Managing Data and System Integrity in an SOA environment. Are You Prepared?

One thing that worries me a bit, is that you hardly find any discussion on data and system integrity in an SOA environment. At least, I don't see many. To me, data and system integrity is the most challenging issue we face today and the days to come. We will see more and more combinations of Services, SaaS, legacy apps, which will make a 'standard solution' to this problem even more relevant.

Lots of vendors I talk to tend to minimize the problems of integrity and robustness. They point at their infrastructure and say: well, our infrastructure is WS-Transaction compliant, you will not lose any messages. OK, that may be true, but will it fix failures? You can guess the next comment: with our high availability strategem, we can ensure a 99,99% availability, so you need not to worry.

Despite their reassurances, I still tend to worry: 99,99% availability is not 100%. Things can still (and will!) go wrong.

Let me try to explain the issue as I see it. A very simplistic example:

Service A calls Service B to execute a process. During execution of Service B it calls upon Service C to handle financial details.

Suppose Service B needs to be restored to a certain point in time because of an internal failure (does it really matter what caused the need for in-time recovery? I think it does ...). What does this mean for Service A, B and C? What kind of functionality do we need to have in place to make sure the entire system will not lose its integrity? How do I make sure that Service B 'catches up' with Service A and C? One might argue that due to the statelessness of a service, this shouldn't be a problem, but it is (besides the fact that there's loads of statefull services out there).

This used to be no problem in our legacy application environment. You just rolled-back the whole system and started all over again. However, our boundaries have become much smaller and larger at the same time. It is still a valid approach within a service boundary, but not in an SOA environment (which has no clear boundaries to begin with). Especially as you use services that might not be under your control (SaaS vendors, chainpartners, etc).

My worries come from the fact that most companies I visit, do not have a strategy to maintain this integrity. Mostly, they do not even acknowledge this problem, until they are confronted with it in real life. Suddenly it's become a major problem, because it is very hard to determine what to do, but there's a lot of pressure to fix it right this very minute!

What we need to keep in mind here, is that it is not just a technological problem. It is functional as well. How does the business wants to respond to failing (internal or external) components?

Luckily, having a good middleware infrastructure mitigates the problem somewhat, so it is possible to reduce the problem a lot, but especially in high-volume environments you really need to have a well thought and tried-out strategy in place. There's no falling back to manually fix things when you're processing thousands of transactions a minute.
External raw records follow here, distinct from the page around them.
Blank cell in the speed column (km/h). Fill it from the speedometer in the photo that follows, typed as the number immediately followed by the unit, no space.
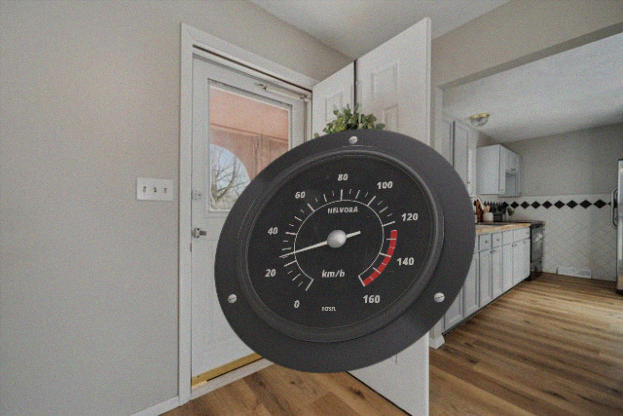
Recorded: 25km/h
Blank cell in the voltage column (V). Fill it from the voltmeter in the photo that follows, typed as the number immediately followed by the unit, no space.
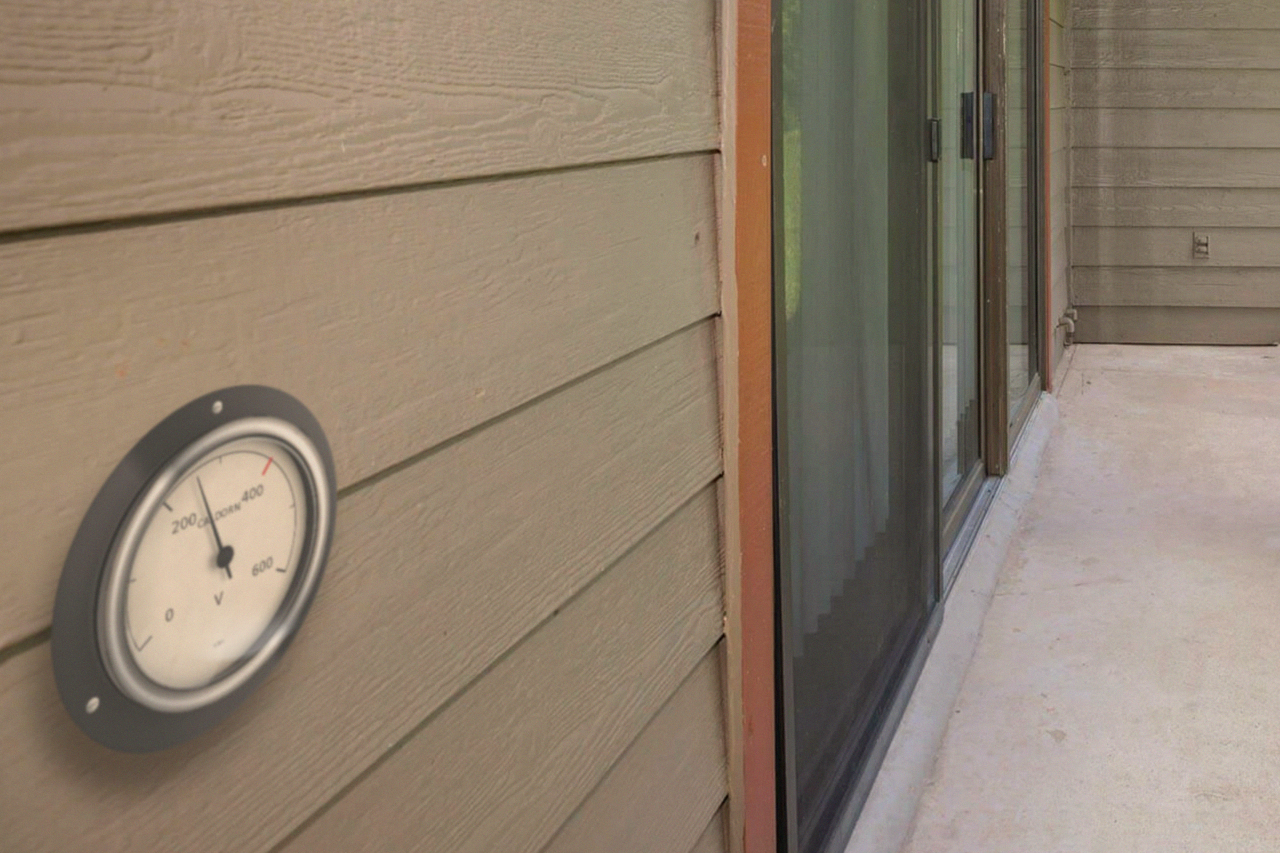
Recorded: 250V
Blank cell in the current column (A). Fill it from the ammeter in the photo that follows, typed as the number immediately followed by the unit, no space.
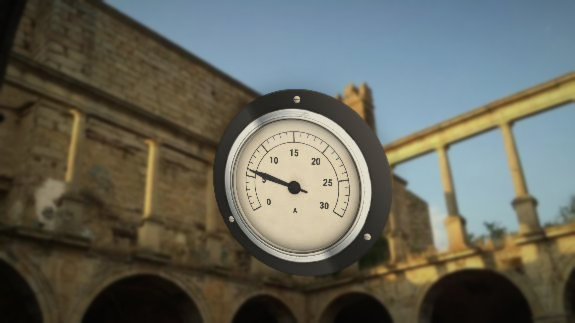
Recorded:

  1. Are you familiar with "eventual consistency"? Here's some info how amazon handles this:

    Is this usable for smaller soa implementations?

  2. Mike

    I think, you are right that there's no falling back to manual f-i-x. It would be too late for any company having chosen the SOA-way.

    But what about falling back to manual o-r-g-a-n-i-z-a-t-i-o-n of collaboration, instead of handing it over to IT-systems, like SOA?
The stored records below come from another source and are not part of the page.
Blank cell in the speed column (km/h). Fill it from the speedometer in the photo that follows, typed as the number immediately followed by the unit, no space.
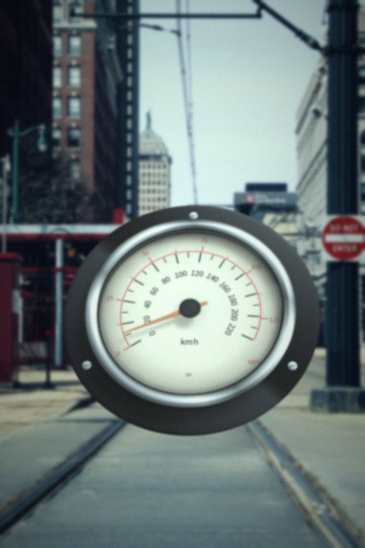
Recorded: 10km/h
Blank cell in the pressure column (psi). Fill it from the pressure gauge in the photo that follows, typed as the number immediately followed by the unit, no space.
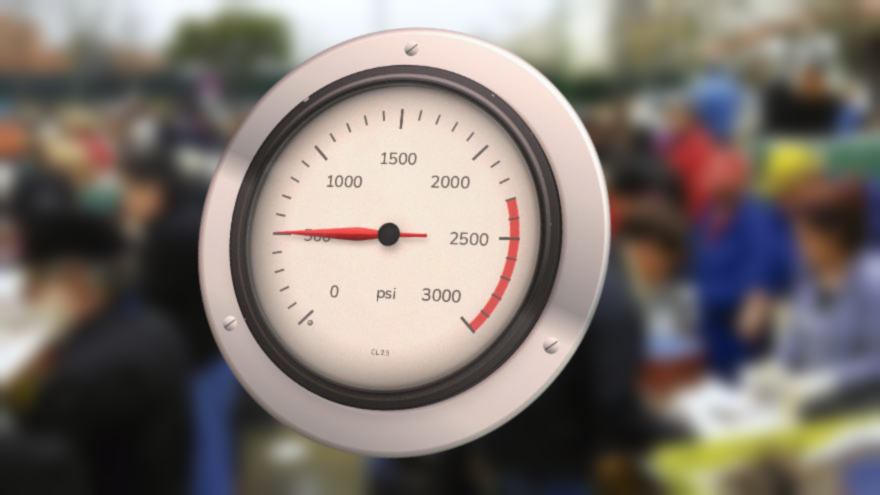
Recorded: 500psi
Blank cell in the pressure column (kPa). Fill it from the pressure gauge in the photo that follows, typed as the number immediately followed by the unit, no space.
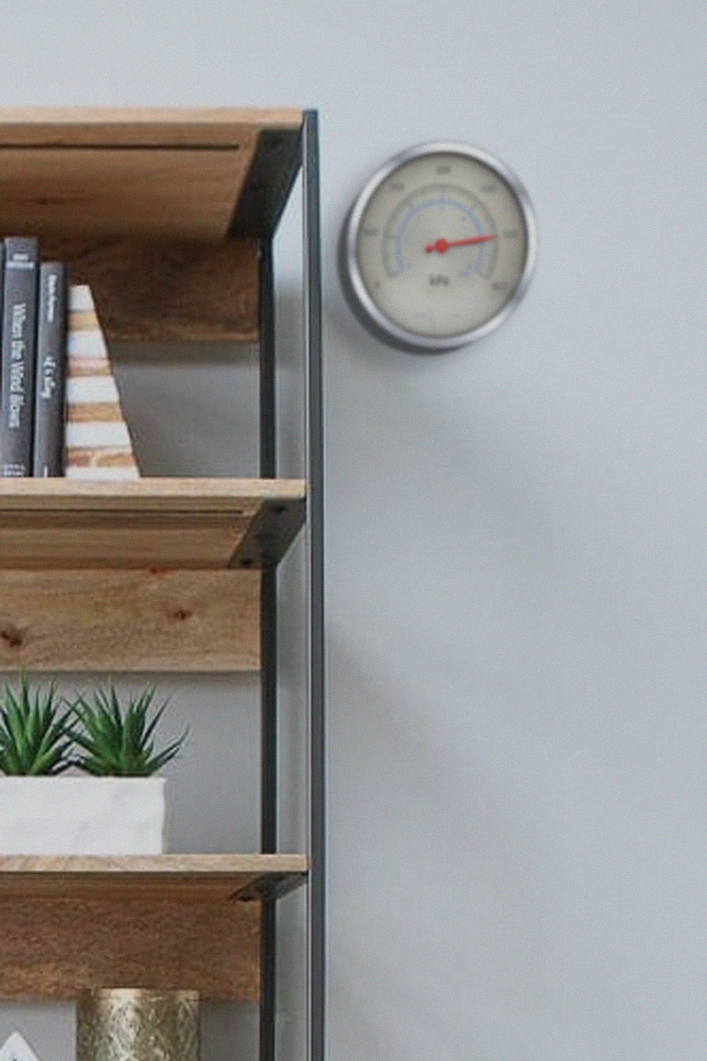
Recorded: 500kPa
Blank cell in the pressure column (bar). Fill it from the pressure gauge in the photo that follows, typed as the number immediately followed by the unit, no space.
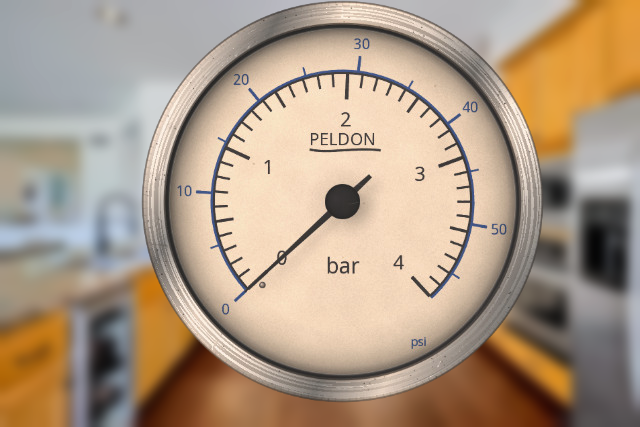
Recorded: 0bar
    I think, the boring IT-business gap is indicating that 'more manual' organization strategies are still an option, to be taken seriously.

    Thanks, Peter

  3. Mike

    I think you are right that there is no falling back to manual f-i-x. It would be too late for companies having chosen the SOA way.

    But what about falling back to 'more manual' o-r-g-a-n-i-z-a-t-i-o-n of collaboration - instead of handing it over to SOA-systems? I think, in view of the boring IT-business gap, this is a still an option, to be taken seriously.

    Thanks, Peter

  4. Hello,

    Thank you for the providing insight on the potential issue, which is very relevant and something we need to be aware of. My question is if it does occur, what and how should it be addressed (in respect to Oracle service bus)?



  5. @Shariq: what you do need to address (beforehand) is your recovery strategy. How are you going to make sure no messages are lost? Some measures can be implemented easily, like setting up a message warehouse (on a different server), so you have at least all (or most) messages to work with. Oracle Service Bus does facilitate that, btw.

    @Peter: well, there's no going back the old way. Just make sure you use the new ways to do things better, not to introduce new problems.

    @ako: very interesting. Seems like enough information for a sequel! Thanks.